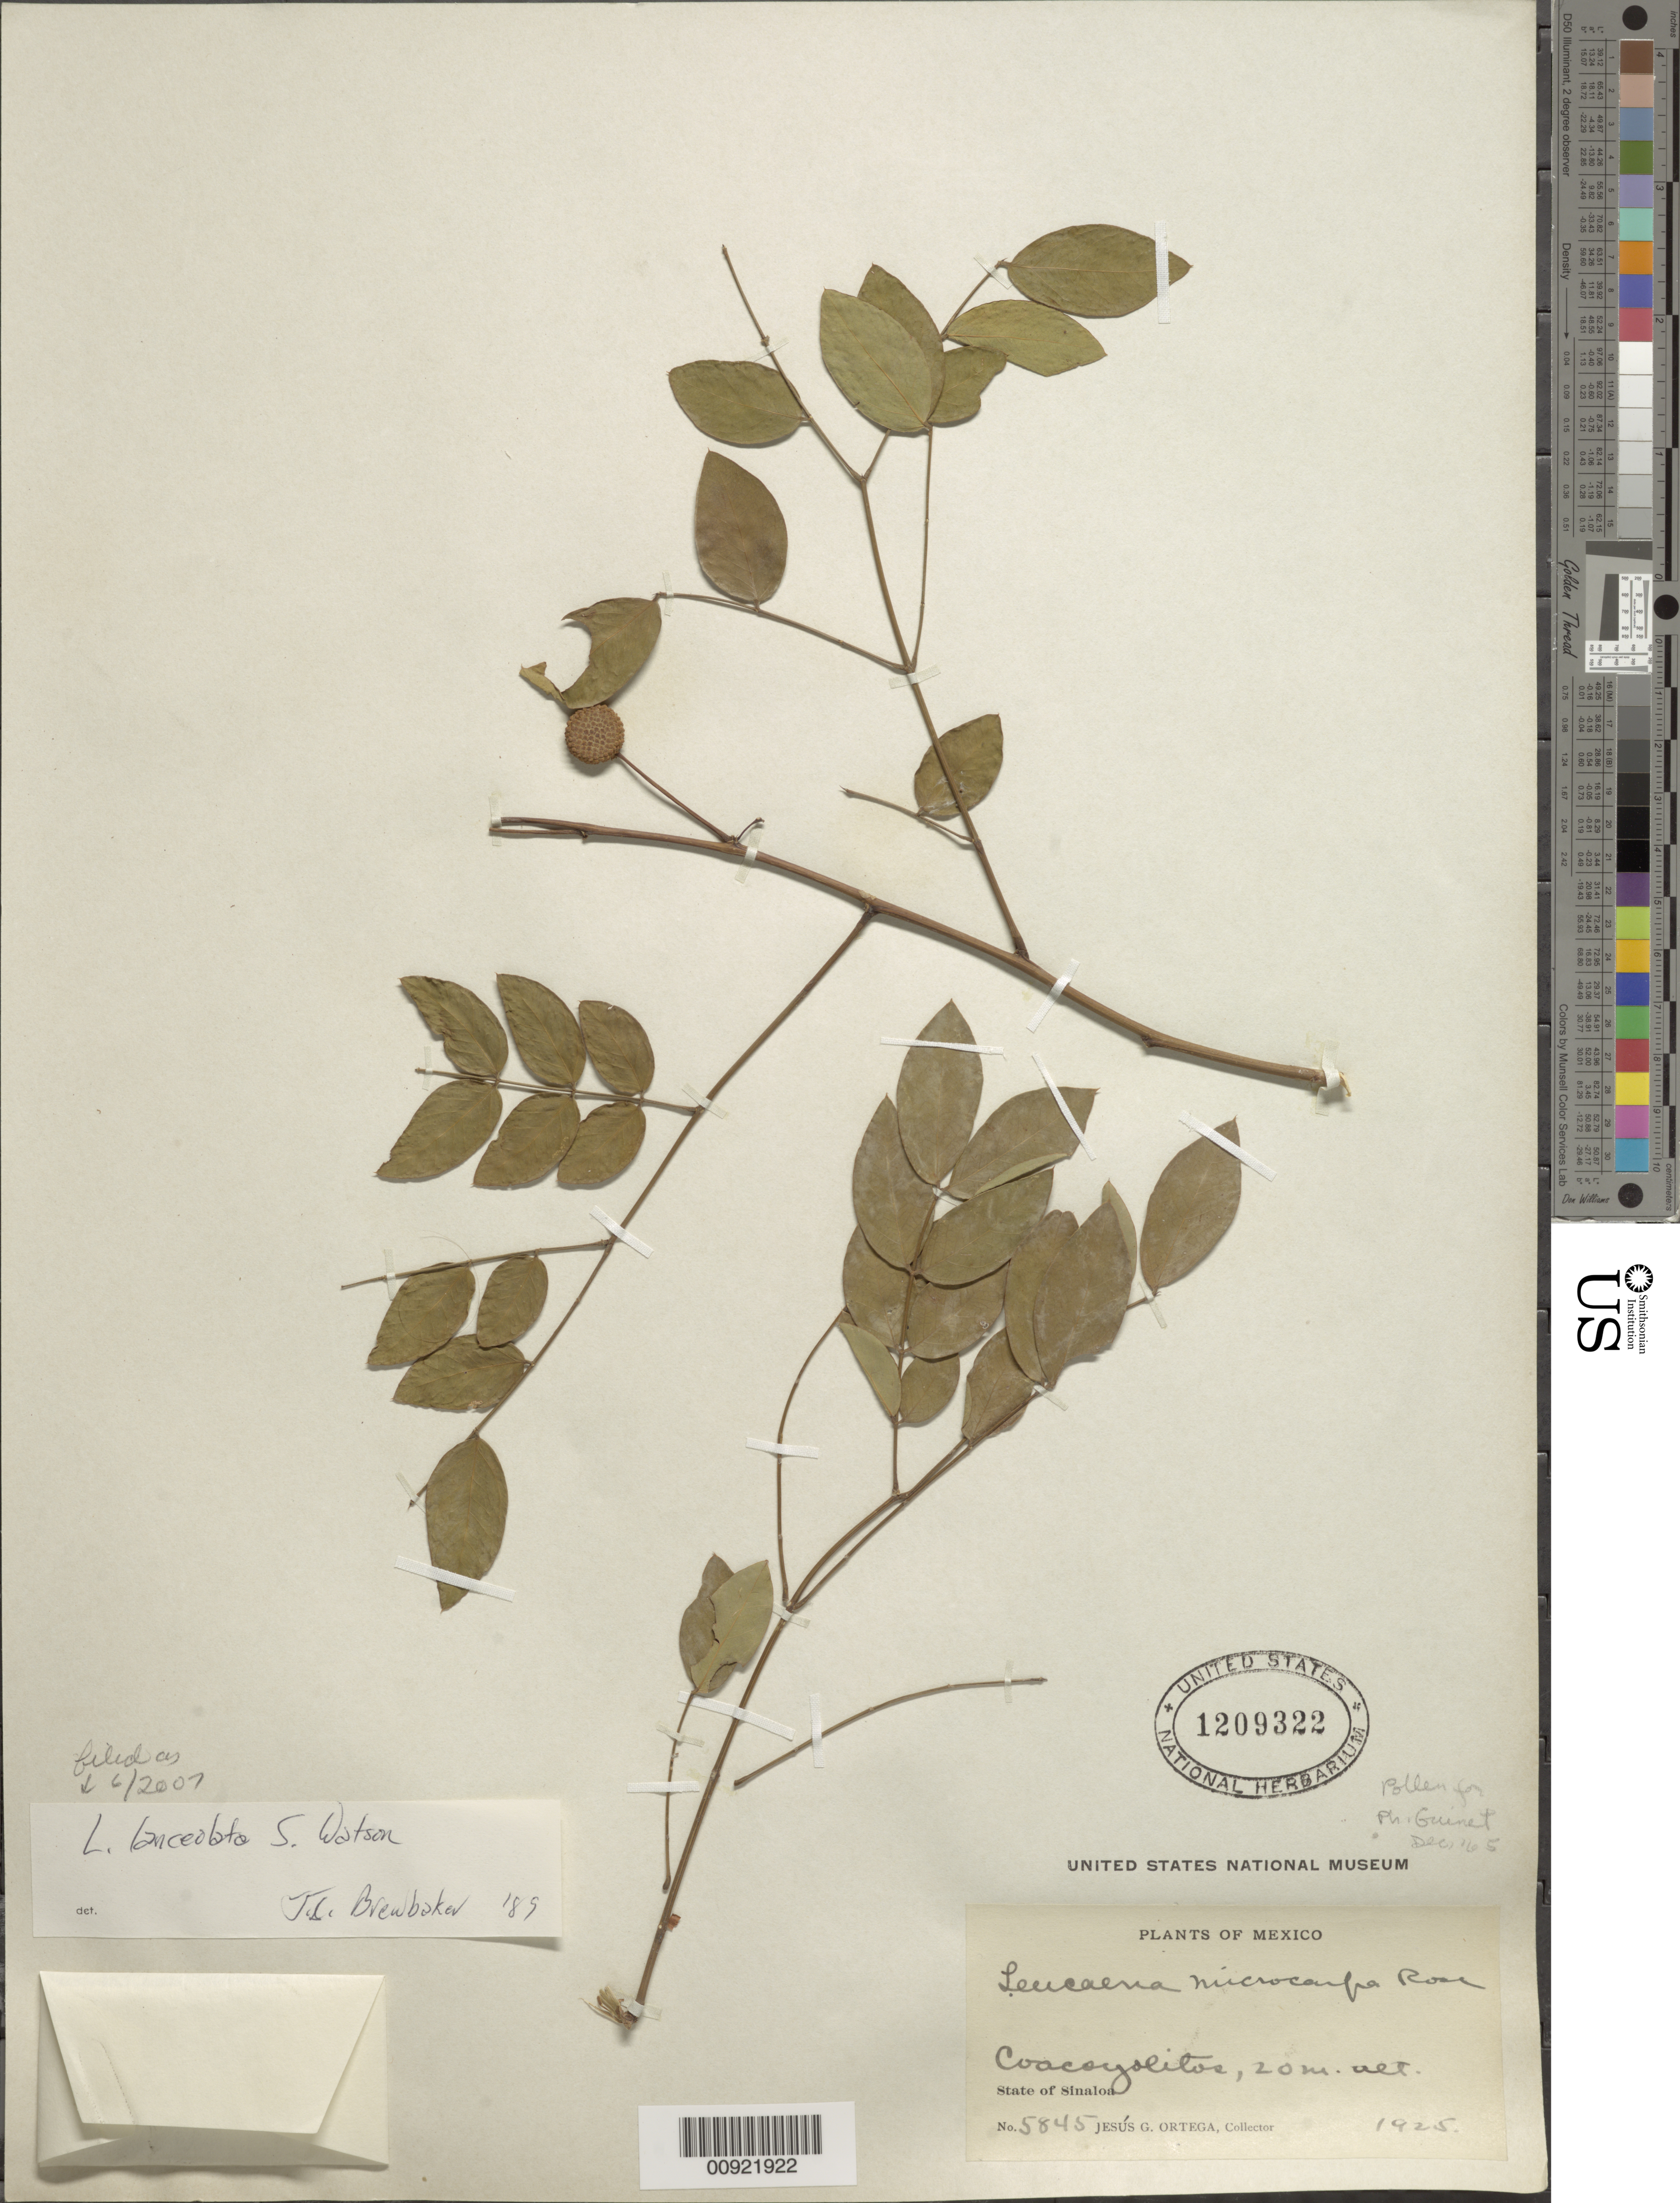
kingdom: Plantae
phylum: Tracheophyta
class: Magnoliopsida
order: Fabales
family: Fabaceae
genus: Leucaena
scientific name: Leucaena lanceolata var. lanceolata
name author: S. Watson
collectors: J. Ortega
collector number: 5845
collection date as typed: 1925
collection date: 1925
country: Mexico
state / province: Sinaloa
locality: Coacoyolitos, State of Sinaloa.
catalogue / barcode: US 1209322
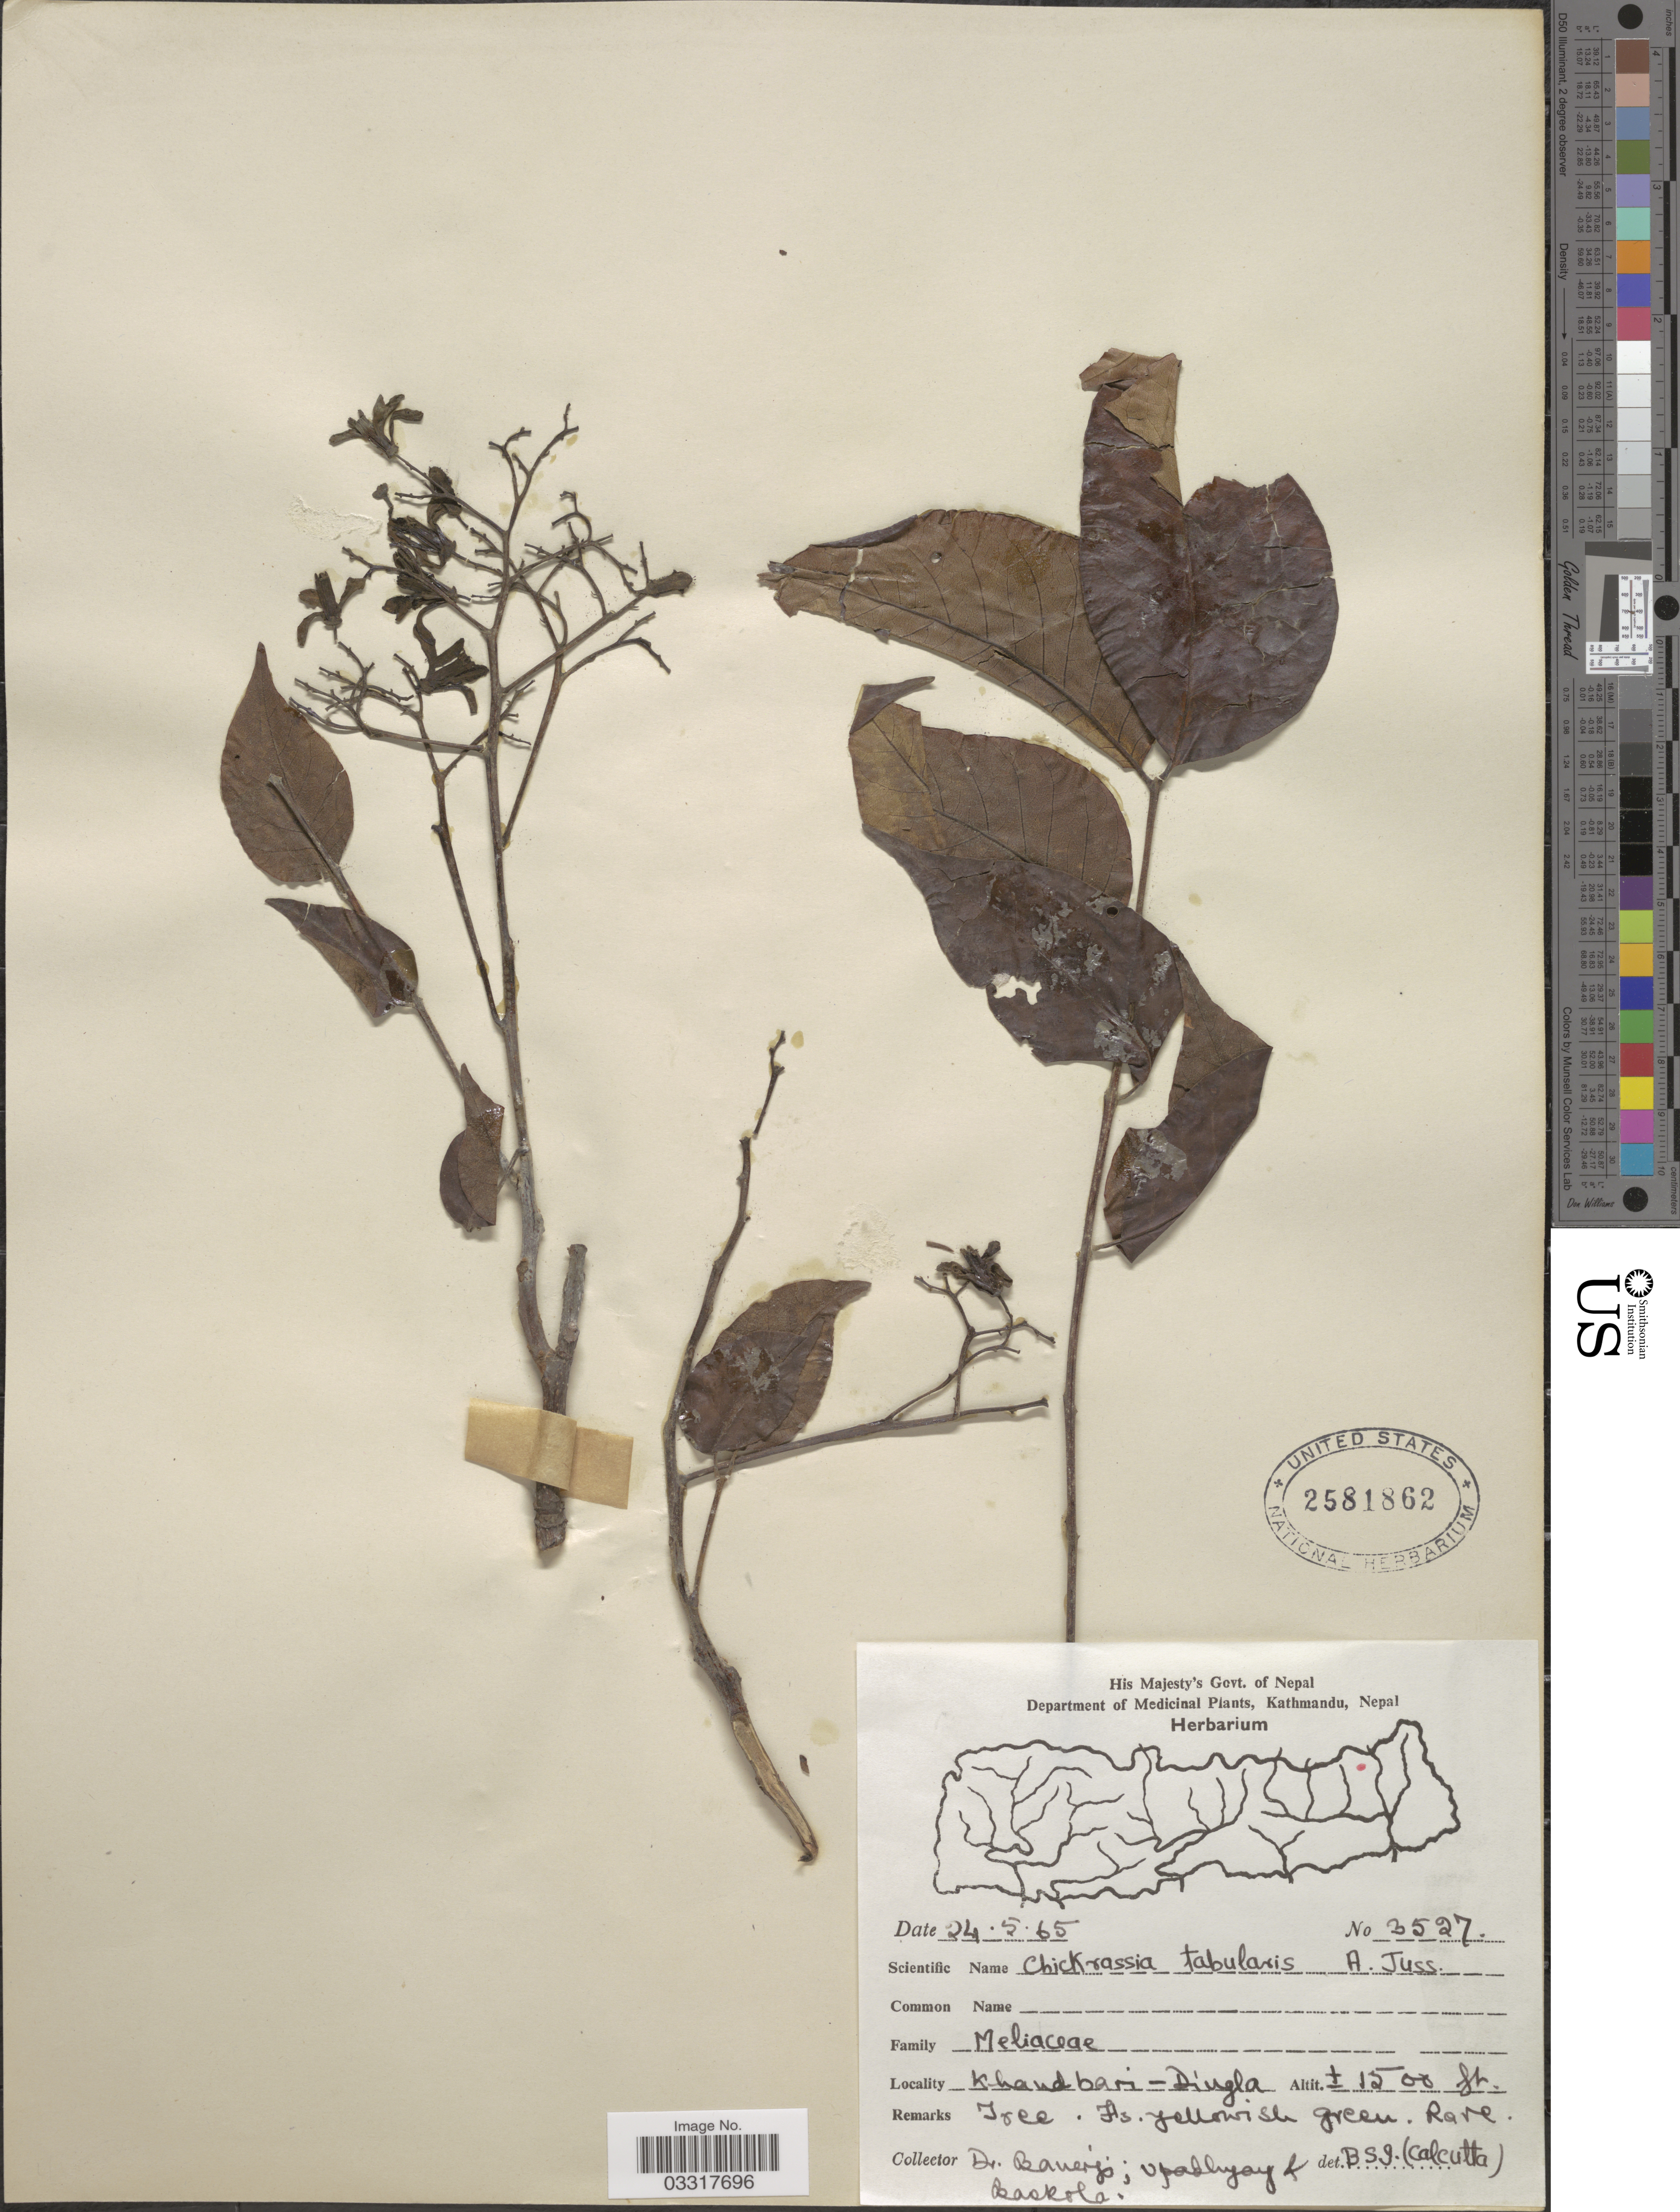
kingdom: Plantae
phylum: Tracheophyta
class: Magnoliopsida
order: Sapindales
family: Meliaceae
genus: Chukrasia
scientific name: Chukrasia tabularis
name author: A. Juss.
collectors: -. Banerji, K. Upadhyay & Baskola, --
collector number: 3527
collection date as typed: Transcribed d/m/y: 24/5/65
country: Nepal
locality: Khandabari-Diuyela [interpreted].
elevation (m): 457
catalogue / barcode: US 2581862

● TASK OBJECTIVE: Can you render the records as a numbered list, starting with the line that contains "name author: A. Juss." and going on through the end of the records, with blank lines left out?

● WORKED SOLUTION:
1. name author: A. Juss.
2. collectors: -. Banerji, K. Upadhyay & Baskola, --
3. collector number: 3527
4. collection date as typed: Transcribed d/m/y: 24/5/65
5. country: Nepal
6. locality: Khandabari-Diuyela [interpreted].
7. elevation (m): 457
8. catalogue / barcode: US 2581862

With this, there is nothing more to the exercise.